GIS RULE ENGINE FOR URBAN PLANNING DATA MODEL INFORMATION EXTRACTION AND ANALYSIS

Abstract

Recently, in the open source GIS arena, have appeared tools and initiatives specifically designed and targeted to urban planning. This is “LocalGIS” or “Urbanismo en Red” case, which are tools driven from within spanish government administration. In fact their development are promoted through the use of free software.

Within this group of applications, open source tools designed specifically for the management of territorial information on the urban planning, is framed the idea that in this summary is presented.

One of the most important and complex part of a system like this is the one about extraction and analysis of information that has been stored in it. Important because it is the moment that fulfills its main function; complex because the urban planning information is computationally difficult to structure. Usually this kind of data has many topological spatial and semantic relations. Moreover, usually the mapping precision is acceptable for traditional representation in the form of paper maps but do not provide acceptable precision for digital representation according to the complex data models required for the necessary GIS applications who manage them.

GIS Engine Rule Extraction and Analysis Data Models Information for Urban Planning aims to be responsible for the latter task.

It is a computerized procedure based on:

- Any number of planning.

- A data model in a corporate database that holds them.

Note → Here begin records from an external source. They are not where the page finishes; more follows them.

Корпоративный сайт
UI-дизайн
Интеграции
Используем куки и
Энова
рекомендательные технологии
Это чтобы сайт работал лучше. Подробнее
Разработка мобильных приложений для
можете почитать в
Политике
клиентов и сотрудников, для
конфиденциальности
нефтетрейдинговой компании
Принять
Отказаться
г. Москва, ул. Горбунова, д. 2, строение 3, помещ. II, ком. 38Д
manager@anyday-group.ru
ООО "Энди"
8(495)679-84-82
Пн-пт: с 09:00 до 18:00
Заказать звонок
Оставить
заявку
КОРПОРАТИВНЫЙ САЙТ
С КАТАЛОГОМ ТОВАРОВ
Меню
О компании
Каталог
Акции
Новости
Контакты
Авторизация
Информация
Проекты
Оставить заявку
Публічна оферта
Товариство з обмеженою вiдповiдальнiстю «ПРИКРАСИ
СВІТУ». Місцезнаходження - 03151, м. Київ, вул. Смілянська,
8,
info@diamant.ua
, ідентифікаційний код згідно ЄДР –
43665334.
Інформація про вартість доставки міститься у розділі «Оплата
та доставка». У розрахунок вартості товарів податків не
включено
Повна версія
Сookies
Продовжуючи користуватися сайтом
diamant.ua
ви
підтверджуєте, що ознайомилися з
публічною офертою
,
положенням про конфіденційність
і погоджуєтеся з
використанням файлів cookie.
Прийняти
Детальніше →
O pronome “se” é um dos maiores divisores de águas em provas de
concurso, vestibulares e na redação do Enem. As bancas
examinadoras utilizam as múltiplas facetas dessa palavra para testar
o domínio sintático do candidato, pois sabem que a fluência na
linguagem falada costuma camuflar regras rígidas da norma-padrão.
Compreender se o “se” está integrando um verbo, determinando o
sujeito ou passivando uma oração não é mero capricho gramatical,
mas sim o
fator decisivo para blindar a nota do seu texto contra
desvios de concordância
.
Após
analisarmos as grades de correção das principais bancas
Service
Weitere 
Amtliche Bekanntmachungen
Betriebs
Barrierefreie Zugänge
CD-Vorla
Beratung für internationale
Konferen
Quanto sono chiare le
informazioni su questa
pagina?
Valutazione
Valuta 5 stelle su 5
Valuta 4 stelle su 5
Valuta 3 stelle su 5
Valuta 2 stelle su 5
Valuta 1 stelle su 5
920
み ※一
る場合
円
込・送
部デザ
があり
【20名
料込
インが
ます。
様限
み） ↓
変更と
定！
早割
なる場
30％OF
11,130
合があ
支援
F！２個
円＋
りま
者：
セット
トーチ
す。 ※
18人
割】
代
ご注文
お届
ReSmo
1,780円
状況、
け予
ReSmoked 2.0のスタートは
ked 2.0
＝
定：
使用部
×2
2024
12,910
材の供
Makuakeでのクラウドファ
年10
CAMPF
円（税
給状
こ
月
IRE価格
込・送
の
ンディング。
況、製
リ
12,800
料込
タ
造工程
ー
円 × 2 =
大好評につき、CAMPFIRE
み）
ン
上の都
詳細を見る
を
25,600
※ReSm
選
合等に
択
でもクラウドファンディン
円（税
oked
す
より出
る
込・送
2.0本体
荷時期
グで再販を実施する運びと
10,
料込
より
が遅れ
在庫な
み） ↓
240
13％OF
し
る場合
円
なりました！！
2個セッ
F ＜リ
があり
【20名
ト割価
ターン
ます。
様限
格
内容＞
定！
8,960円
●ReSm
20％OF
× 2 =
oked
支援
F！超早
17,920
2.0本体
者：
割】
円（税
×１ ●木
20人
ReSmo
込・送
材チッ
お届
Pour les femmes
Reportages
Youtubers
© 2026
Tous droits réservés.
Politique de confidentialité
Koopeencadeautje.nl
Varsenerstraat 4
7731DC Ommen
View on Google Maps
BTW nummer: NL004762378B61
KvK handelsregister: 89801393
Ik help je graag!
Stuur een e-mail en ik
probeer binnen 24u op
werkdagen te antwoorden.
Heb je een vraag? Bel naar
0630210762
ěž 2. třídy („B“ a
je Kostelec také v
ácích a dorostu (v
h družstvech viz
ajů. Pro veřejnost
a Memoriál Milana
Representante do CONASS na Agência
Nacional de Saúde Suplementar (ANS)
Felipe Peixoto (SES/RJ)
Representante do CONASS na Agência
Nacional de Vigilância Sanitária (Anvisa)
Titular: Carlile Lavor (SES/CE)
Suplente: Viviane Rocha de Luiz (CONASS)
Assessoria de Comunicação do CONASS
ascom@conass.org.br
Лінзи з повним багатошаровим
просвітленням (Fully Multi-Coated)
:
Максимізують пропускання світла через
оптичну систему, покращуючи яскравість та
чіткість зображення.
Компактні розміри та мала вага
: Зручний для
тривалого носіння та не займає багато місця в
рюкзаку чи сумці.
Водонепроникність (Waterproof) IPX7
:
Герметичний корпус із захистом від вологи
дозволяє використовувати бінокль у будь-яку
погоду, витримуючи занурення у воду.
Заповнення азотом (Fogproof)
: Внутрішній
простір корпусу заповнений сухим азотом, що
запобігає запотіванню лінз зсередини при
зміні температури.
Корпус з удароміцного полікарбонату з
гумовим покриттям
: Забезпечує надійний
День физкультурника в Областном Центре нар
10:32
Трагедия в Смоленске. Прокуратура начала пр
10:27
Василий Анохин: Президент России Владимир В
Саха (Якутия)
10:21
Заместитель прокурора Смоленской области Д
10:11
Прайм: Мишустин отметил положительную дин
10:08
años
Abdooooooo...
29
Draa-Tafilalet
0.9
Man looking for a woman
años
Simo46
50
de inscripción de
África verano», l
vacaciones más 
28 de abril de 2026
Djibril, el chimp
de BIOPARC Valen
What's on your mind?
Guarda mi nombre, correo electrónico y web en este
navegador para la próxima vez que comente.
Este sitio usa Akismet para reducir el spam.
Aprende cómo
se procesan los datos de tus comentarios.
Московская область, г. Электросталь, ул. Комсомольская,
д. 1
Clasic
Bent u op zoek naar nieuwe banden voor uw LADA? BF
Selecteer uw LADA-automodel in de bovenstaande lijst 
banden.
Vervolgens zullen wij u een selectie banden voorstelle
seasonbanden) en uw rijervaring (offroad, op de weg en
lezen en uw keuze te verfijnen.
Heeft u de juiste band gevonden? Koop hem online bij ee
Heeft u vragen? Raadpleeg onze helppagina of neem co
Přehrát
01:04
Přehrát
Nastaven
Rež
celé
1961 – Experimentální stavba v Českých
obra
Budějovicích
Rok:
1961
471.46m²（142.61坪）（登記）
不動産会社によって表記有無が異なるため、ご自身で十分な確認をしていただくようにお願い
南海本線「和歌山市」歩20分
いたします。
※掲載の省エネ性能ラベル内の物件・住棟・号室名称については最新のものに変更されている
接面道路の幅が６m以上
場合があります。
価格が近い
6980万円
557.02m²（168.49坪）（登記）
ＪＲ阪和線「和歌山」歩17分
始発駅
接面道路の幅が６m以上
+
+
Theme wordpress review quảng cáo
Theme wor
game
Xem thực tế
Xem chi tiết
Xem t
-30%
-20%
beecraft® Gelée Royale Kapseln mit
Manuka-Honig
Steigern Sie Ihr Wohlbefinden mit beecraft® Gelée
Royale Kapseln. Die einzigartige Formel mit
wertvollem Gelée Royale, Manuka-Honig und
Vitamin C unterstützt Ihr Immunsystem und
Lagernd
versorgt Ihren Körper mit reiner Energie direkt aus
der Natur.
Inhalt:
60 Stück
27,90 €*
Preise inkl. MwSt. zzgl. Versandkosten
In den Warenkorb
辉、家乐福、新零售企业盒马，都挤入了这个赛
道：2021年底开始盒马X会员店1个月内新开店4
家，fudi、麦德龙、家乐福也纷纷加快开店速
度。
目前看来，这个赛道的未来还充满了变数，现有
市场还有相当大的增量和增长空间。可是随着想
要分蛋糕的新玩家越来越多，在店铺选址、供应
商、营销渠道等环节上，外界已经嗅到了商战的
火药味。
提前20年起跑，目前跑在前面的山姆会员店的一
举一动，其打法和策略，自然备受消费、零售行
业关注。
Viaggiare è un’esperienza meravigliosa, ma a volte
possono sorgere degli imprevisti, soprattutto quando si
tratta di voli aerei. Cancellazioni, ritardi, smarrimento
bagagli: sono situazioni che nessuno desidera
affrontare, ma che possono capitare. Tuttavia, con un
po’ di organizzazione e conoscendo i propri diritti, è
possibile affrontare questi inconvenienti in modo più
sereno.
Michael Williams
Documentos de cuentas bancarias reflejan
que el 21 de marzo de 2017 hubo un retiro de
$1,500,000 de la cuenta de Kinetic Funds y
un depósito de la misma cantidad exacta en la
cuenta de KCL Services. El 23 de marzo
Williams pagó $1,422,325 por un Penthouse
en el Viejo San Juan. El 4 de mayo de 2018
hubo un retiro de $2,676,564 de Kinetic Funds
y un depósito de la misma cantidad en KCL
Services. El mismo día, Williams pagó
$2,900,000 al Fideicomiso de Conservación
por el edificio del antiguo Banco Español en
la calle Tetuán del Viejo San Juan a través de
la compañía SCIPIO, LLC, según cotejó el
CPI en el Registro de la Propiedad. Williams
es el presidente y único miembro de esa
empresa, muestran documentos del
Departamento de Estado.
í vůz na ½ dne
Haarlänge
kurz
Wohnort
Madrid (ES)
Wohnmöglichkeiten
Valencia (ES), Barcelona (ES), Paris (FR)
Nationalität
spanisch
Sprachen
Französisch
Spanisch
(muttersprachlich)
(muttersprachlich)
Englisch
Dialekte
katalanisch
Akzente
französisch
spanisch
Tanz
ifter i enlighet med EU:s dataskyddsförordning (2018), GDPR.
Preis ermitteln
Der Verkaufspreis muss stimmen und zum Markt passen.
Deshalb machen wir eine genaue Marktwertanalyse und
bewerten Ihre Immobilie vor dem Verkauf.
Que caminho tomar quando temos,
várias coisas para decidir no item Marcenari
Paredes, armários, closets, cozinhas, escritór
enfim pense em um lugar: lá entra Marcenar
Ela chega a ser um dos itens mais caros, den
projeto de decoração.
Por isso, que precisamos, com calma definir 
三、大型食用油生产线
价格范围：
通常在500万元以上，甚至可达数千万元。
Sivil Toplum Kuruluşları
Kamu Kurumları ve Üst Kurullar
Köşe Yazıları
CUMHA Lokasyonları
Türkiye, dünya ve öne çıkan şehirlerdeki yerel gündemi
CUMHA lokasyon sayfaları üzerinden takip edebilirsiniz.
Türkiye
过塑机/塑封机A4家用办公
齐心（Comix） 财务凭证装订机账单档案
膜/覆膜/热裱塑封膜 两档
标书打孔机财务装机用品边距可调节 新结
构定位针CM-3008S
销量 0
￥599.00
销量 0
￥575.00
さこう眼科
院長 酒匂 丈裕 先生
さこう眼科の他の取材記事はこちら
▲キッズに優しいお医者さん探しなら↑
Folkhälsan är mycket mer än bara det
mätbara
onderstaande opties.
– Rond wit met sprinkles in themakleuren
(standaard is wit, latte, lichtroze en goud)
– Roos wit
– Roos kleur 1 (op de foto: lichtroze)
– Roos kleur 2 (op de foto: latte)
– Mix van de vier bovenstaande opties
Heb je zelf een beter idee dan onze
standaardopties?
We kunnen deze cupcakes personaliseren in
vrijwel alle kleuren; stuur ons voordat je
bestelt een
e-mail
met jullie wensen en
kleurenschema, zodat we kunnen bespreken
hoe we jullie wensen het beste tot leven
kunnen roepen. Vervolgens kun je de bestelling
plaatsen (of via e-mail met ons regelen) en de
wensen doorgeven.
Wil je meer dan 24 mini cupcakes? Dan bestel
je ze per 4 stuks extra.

- An area either wholly or partly belonging to the field of planning.

Allows:

- Extract detailed urban planning data of how each area affects the surface.

- Identify matching errors in the digitalization of the different planning.

- Identify inconsistencies between the semantics content.

It will be used “LocalGIS” as the data model because it is a consensus model and ongoing development and implementation in many spanish municipalities.